Black-Box Reliability Certification for AI Agents via Self-Consistency Sampling and Conformal Calibration
This provides practitioners with a method to assess trust in AI systems for deployment, though it is incremental as it builds on existing sampling and calibration techniques.
The paper tackles the problem of certifying the reliability of black-box AI systems for specific tasks by introducing a reliability level derived from self-consistency sampling and conformal calibration, with results showing GPT-4.1 achieving 94.6% on GSM8K and 96.8% on TruthfulQA, while GPT-4.1-nano scores 89.8% on GSM8K and 66.5% on MMLU.
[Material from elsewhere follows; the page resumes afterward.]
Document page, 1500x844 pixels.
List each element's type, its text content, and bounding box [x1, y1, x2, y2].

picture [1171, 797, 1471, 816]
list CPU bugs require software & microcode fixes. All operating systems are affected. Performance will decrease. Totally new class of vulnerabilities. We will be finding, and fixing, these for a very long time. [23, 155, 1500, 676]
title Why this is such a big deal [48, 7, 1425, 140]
Given a black-box AI system and a task, at what confidence level can a practitioner trust the system's output? We answer with a reliability level -- a single number per system-task pair, derived from self-consistency sampling and conformal calibration, that serves as a black-box deployment gate with exact, finite-sample, distribution-free guarantees. Self-consistency sampling reduces uncertainty exponentially; conformal calibration guarantees correctness within 1/(n+1) of the target level, regardless of the system's errors -- made transparently visible through larger answer sets for harder questions. Weaker models earn lower reliability levels (not accuracy -- see Definition 2.4): GPT-4.1 earns 94.6% on GSM8K and 96.8% on TruthfulQA, while GPT-4.1-nano earns 89.8% on GSM8K and 66.5% on MMLU. We validate across five benchmarks, five models from three families, and both synthetic and real data. Conditional coverage on solvable items exceeds 0.93 across all configurations; sequential stopping reduces API costs by around 50%.